Bugs V. Fudd, Part XXVIII

Theater just ain’t what it used to be. It’s not 1981 anymore. You can’t just slather yourself in olive oil, slip into a tighter-than-skin cat suit and call it art. Matter of fact, let’s be honest here: you can’t even dress up like a mink.

Fort Saint Davids mourns today the loss of one of our favorite pieces of improvisational street theater. Time was, performances were every Saturday at 1pm, outside Schumacher Furs on SW 8th and Morrison.

Sometimes you merely got your standard floorshow, familiar from over 40 years of made-for-TV dress rehearsals: PETA ladies naked in cages, facepaint, slogans, chants, sickly vegans, pictures of skinned dogs or cats. The usual.

But sometimes, well: sometimes Schumacher hired people to protest the protesters, placed burly security out front (who flirted with the protesters), stood out there and yelled, brandished a stuffed bobcat, or just plain got weird.

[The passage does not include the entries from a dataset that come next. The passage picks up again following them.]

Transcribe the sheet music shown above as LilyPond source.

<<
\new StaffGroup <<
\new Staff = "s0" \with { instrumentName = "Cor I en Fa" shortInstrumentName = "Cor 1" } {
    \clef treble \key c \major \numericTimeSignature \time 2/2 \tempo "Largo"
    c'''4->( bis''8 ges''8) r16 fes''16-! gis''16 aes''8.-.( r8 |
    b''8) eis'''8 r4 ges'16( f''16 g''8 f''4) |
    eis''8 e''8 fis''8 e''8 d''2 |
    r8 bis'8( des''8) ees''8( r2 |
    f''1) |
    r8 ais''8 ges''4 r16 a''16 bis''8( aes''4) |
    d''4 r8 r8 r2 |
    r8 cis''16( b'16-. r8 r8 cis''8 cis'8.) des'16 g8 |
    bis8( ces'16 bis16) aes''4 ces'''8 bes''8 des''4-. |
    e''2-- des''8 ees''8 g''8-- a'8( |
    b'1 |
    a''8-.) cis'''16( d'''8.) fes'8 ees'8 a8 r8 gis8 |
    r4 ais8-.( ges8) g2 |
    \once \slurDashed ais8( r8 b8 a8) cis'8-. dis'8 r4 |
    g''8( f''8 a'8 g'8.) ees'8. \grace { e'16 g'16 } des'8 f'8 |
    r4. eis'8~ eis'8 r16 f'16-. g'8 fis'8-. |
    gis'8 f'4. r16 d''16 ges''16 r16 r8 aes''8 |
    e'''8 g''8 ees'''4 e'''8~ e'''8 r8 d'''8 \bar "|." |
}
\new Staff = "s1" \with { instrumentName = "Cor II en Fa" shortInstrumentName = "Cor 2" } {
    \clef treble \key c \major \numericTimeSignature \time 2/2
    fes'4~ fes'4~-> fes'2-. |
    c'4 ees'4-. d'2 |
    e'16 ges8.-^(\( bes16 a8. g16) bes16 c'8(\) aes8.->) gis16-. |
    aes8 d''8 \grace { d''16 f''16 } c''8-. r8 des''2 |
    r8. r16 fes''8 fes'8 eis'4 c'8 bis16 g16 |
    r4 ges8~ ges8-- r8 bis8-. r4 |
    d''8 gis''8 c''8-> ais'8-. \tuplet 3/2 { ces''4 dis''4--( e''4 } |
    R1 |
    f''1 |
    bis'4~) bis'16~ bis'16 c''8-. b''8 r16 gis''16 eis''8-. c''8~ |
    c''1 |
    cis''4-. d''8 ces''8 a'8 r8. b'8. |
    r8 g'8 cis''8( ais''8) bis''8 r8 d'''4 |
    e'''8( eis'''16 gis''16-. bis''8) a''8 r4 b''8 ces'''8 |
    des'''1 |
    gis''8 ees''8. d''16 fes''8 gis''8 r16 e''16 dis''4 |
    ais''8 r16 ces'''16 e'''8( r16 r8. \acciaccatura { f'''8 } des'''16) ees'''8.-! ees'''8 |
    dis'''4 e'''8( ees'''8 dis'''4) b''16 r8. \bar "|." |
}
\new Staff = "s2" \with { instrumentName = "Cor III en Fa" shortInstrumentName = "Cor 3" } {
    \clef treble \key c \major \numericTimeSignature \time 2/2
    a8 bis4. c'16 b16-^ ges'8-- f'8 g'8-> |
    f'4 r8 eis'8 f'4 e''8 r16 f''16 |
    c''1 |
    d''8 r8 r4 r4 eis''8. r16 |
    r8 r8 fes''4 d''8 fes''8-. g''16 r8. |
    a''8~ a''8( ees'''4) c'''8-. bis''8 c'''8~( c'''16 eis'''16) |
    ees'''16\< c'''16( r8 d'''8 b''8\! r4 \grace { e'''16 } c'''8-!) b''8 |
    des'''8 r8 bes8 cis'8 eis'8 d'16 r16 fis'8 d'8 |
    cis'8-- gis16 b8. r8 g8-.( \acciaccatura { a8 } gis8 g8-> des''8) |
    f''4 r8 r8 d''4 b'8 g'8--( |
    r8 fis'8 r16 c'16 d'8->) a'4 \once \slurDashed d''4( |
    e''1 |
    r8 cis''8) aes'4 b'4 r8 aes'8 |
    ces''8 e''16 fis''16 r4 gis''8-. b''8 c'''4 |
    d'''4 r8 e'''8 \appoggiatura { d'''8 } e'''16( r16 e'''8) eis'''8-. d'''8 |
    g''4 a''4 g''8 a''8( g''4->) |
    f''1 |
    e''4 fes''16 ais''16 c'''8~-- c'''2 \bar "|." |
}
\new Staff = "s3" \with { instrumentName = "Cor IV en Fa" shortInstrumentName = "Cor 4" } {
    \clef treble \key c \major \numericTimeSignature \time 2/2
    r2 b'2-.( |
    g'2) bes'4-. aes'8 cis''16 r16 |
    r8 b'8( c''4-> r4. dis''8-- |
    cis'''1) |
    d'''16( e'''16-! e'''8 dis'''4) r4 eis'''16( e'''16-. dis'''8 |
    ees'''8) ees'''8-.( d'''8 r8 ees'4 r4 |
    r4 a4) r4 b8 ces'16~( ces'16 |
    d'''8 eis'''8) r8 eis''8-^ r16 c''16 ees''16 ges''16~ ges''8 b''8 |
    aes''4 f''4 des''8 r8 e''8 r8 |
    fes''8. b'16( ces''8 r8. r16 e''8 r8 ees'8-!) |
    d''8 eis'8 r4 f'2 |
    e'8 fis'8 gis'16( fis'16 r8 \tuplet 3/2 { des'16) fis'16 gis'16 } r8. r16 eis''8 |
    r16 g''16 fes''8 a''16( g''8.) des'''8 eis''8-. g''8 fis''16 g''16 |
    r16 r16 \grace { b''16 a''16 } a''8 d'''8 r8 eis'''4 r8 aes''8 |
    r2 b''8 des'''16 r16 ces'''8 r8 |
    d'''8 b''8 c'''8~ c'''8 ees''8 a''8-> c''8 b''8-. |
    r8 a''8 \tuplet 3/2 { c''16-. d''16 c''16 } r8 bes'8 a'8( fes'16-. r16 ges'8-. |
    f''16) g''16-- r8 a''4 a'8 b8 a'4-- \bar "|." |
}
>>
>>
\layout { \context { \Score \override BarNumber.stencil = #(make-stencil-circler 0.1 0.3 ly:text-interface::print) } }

Well, Miltonians, sad to say, their epic tale of crossed stars and each being unhappy in its own way has passed us by. We’re not saying this is Tom Stoppard material, exactly. Kushner, maybe. Surely as complex and moving, at least, as your average Lloyd Webber musical (to which this entry, with all our Miltonian heart, is dedicated.)

But: the store’s closed, and yesterday Mr. Schumacher’s lawsuit against the protesters got tossed out of court. Something about the First Amendment.

Poor sad guy. Portland theater will never be the same.